There is an image of family that society has built up that for many years did not include my family. An image of a family that was built on a man and a woman and a white picket fence in a version of the United States that was not my reality. I am the daughter of two migrant and queer women from Peru and Argentina: Flavia and Lucrecia. Or as I called them: Mami y Mamú. For so long, I struggled from the internalised stigma that grows out of society’s idea of what the perfect family should be—of a family that I’ve found does not exist and perhaps never did. My family is not heteronormative or conventional. Still, we are a family. A family that is steeped in stories, challenges, joy, and differences. A family whose relationships transform over time. A family that keeps giving. Yet, while they created a home wherever they could, I hid my mothers away. While they took care of me, I lied about who was who. I hid my mothers away because society taught me to hide them away.

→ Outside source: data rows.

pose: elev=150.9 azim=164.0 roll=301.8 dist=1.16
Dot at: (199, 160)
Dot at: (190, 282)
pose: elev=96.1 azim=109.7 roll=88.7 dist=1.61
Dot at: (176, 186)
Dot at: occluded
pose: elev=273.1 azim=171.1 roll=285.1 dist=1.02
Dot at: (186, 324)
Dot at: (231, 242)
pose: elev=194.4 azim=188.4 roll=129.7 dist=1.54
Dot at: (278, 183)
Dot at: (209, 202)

During the 1990s, in the era of “Don’t Ask Don’t Tell” and the “Defense of Marriage Act,” the systems and constructs that were in place did not represent or support family structures like ours. We were amongst very few families who resembled ours and it was new terrain for my mothers. And while they loved each other, those pressures affected us as a family. My mothers separated, and that is also part of our story. My parents’ sexuality and their gender had little to do with who I became. It was their knowledge, their personalities, their ways of being, and the community they gave me that mattered so much more.

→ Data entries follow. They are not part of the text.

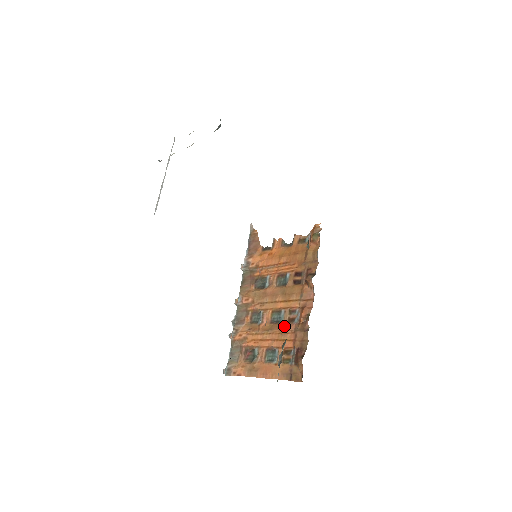
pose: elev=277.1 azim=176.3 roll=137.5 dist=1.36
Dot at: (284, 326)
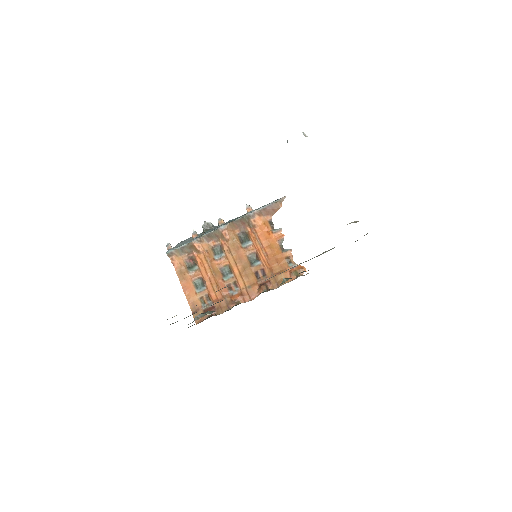
Dot at: (223, 284)
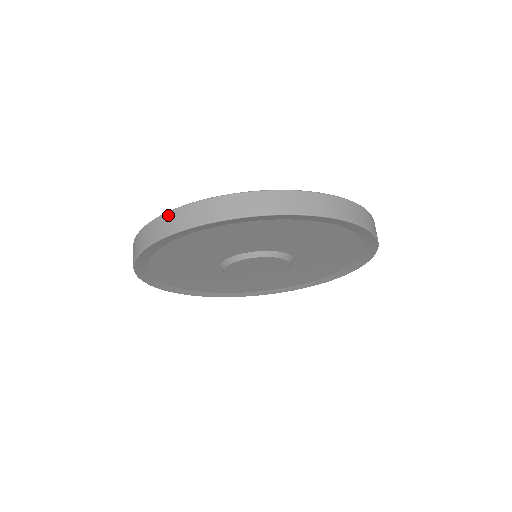
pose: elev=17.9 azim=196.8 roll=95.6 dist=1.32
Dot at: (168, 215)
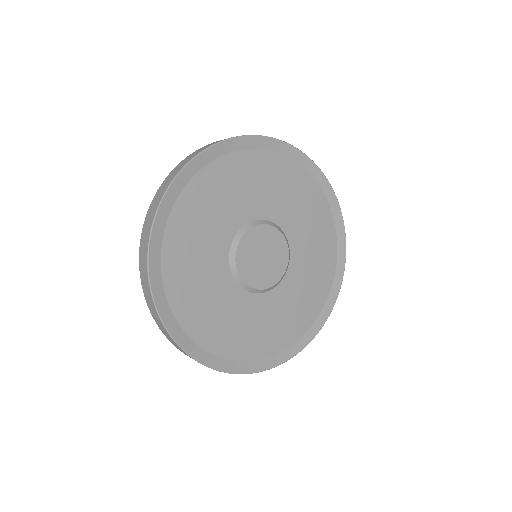
Dot at: (160, 187)
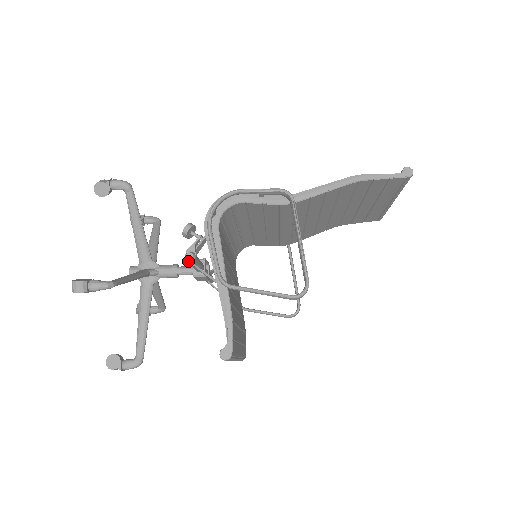
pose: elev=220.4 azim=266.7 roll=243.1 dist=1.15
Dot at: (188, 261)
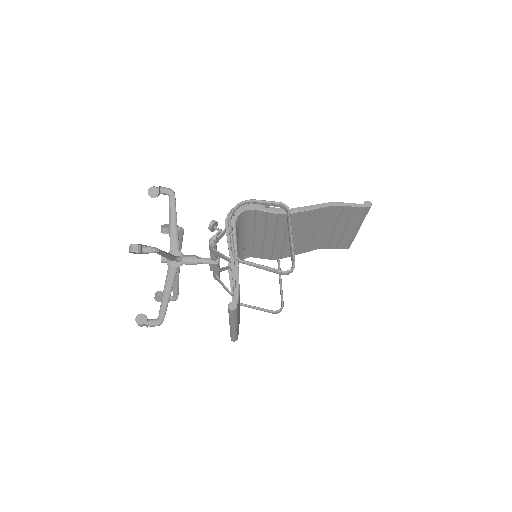
Dot at: (210, 245)
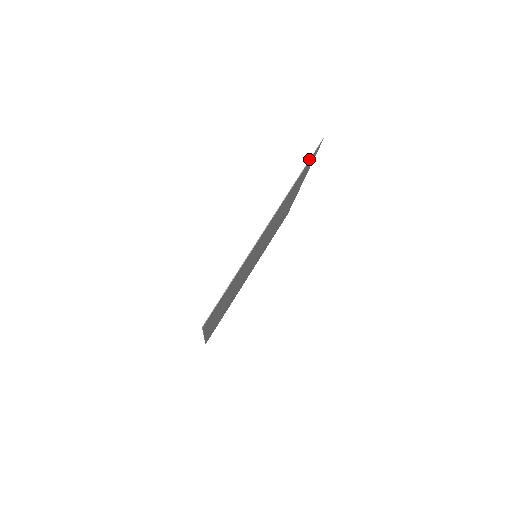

While researching, I discovered a profound lack of queer family visual history inspiring me to tell my family’s story. In a time when queer and migrant rights are under increasing threat, coming together, through storytelling, visibility, and solidarity, becomes both a necessity and a form of resistance. This is not just a personal story, it’s part of a broader, collective experience shared by many who have grown up in or supported families that exist outside conventional norms. This work is part of a larger ongoing project I'm developing, called the Queer Family Archive project, a collaborative space for queer families to share their stories.
This project asks how we hold space for each other, how we define family, and how we build futures rooted in care. It is a process of reclaiming personal narrative while learning how art, archiving, and documentation can generate healing within shared experiences.
My mothers are more than mothers, more than women, more than migrants, more than queerness. They’re more. And they will always be.